The Chinese language is taught at 16 city-run schools in five regions of the country these days, half of them in the southern region of Biobio, due to "a regional initiative to get closer to China," Karina Pina from the Education Ministry told the daily.

Apart from learning a language that many believe will be in increasing demand as China becomes a leading global power, studying Chinese has the added benefit of increasing students' cognitive and artistic skills in other areas, said Pina.

"Constructing and understanding Chinese characters promotes a high degree of creativity in students, which expresses itself beyond the level of language," she said.

What's more, students who study Chinese "achieve a degree of cultural openness," and acquire "a broader vision of the world," she said.

In 2004, when Santiago hosted the Asia-Pacific Economic Cooperation (APEC) Forum, Chile and China signed an agreement to promote Chinese language learning.
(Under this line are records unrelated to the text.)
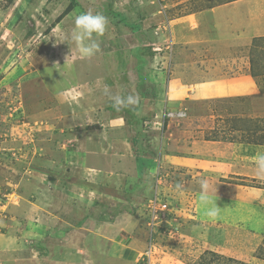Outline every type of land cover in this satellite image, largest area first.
Segmentation results:
<instances>
[{
    "label": "rangeland",
    "instance_id": "rangeland-1",
    "mask_svg": "<svg viewBox=\"0 0 264 264\" xmlns=\"http://www.w3.org/2000/svg\"><path fill=\"white\" fill-rule=\"evenodd\" d=\"M237 1L244 0H0V264H77L76 257L107 264L96 242L102 235L120 242L123 226L146 239L136 264L150 237L151 264H249L235 238L223 248L189 238L180 213L186 197L193 205L199 180L157 162L161 148L189 140L264 145V40L257 37L245 55L258 96L191 103L181 108L184 118L163 122L174 62L199 53L173 38V21ZM89 10L104 14L109 28L100 52L84 59L62 37ZM201 51L207 60L208 49ZM105 85L139 103L117 111ZM156 199L177 212L180 226L169 237L155 223ZM256 255L264 258V247Z\"/></svg>",
    "mask_w": 264,
    "mask_h": 264
},
{
    "label": "crops",
    "instance_id": "crops-1",
    "mask_svg": "<svg viewBox=\"0 0 264 264\" xmlns=\"http://www.w3.org/2000/svg\"><path fill=\"white\" fill-rule=\"evenodd\" d=\"M254 2L244 0L206 7L173 21L174 24L170 26L171 30H175L173 38L196 47L201 58H194L198 54L191 53L186 59H191V62L197 59L195 63L186 61L184 57L174 62V69L171 68V77L166 85V109L179 111L191 103L239 100L256 97L261 93L257 80L251 75L250 60L245 55L253 39L264 37V31L259 30L264 28V4L257 6ZM202 49H208L207 60L203 59L205 53ZM182 59L186 63L180 66ZM197 74L210 78L213 76V79L203 77L193 81L192 77ZM202 134L204 132H197L198 136ZM181 146L183 148L171 144L167 153L161 148L157 162L175 169L193 171L199 181L209 178L216 186L214 201L219 208L218 216L210 220L204 215L198 192H195L193 205L186 206V197L183 213L180 214L185 215L183 224L187 226L189 238L196 239L198 236L203 244L215 242L219 248L224 247L225 240L227 242L235 238L232 244L237 247L238 254L243 251L248 257L247 263L264 264V258L254 256L260 247H264V179L256 176L253 162L256 153L264 151V145L189 140L187 145ZM86 170L92 169L86 167ZM191 206L195 211L191 210ZM119 229L116 230L121 233L120 242L114 241L107 234L108 238L102 235L98 242L93 238L94 243L100 246L99 256L105 258L107 264H136L138 252L144 249L140 240H145L146 246V239L137 238L135 228L123 226ZM125 240L130 243L126 245ZM77 247L71 250H79ZM93 256L96 258L95 253ZM88 260L90 262L89 257ZM76 261L79 264L80 257H76Z\"/></svg>",
    "mask_w": 264,
    "mask_h": 264
},
{
    "label": "clouds",
    "instance_id": "clouds-1",
    "mask_svg": "<svg viewBox=\"0 0 264 264\" xmlns=\"http://www.w3.org/2000/svg\"><path fill=\"white\" fill-rule=\"evenodd\" d=\"M108 28L109 20L104 14L89 10L75 17L72 31L62 37V42H67L70 46L74 44L79 56L89 59L100 52L99 39L107 33ZM104 95L112 101L117 111L139 103L137 96L113 94L107 85L104 86ZM253 162L256 176L264 179V151H258ZM177 188L179 190L181 186L178 185ZM199 188L198 199L204 215L210 220L215 219L219 214V208L214 201L217 192L215 184L209 178H203L199 181Z\"/></svg>",
    "mask_w": 264,
    "mask_h": 264
},
{
    "label": "built area",
    "instance_id": "built-area-1",
    "mask_svg": "<svg viewBox=\"0 0 264 264\" xmlns=\"http://www.w3.org/2000/svg\"><path fill=\"white\" fill-rule=\"evenodd\" d=\"M185 117V113L182 110L179 111H166V113H164L163 115V122H165V120H180L182 118ZM157 185L161 184V178H159V176H157ZM154 209H155V213L156 215L159 216V220L155 221V223L159 222V233L164 236V237H169L171 236L176 230L179 229V224L176 221V217H177V212L174 211V209L171 208L169 202L167 201H159V200H154ZM154 213V212H153ZM154 213V214H155ZM152 223V220L149 224ZM152 231H151V236L152 235ZM150 241V248L146 250V252L140 256L141 259L139 260V262L141 264H151V261L153 260V255L156 254L155 253V241L153 240L152 237H150V239H148Z\"/></svg>",
    "mask_w": 264,
    "mask_h": 264
},
{
    "label": "trees",
    "instance_id": "trees-1",
    "mask_svg": "<svg viewBox=\"0 0 264 264\" xmlns=\"http://www.w3.org/2000/svg\"><path fill=\"white\" fill-rule=\"evenodd\" d=\"M258 40H264V37H261V38H257ZM258 40H255V41H258ZM254 77H256V75H254ZM214 255V254H213ZM215 257H217V258H223L224 260H226L223 256H221V255H219V254H215Z\"/></svg>",
    "mask_w": 264,
    "mask_h": 264
}]
</instances>
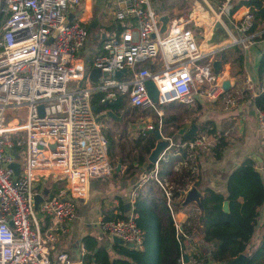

The program kicked off in 2005 at three city schools, with the goal of having 100 Chileans speaking Chinese by 2010.

Last year, 1,704 Chilean students enrolled in Mandarin classes, and this year, China sent 18 professors to teach at schools around Chile.

Chinese-language professors are provided by Hanban, the department of China's Education Ministry in charge of promoting Chinese as a second language abroad, through its network of Confucius Institutes, two of which operate in Chile, one at the Catholic University and the other at the University of Santo Tomas.

A little more than a decade since the Chinese-learning program began, Education Ministry has established a certification program to certify students who have achieved a certain level of linguistic skill, making them eligible to apply for scholarships to study in China.

The Ministry aims to have the country's secondary school students graduate with at least an intermediate level of Mandarin, "the level required to apply for the scholarships China's government offers to study there," said Pina.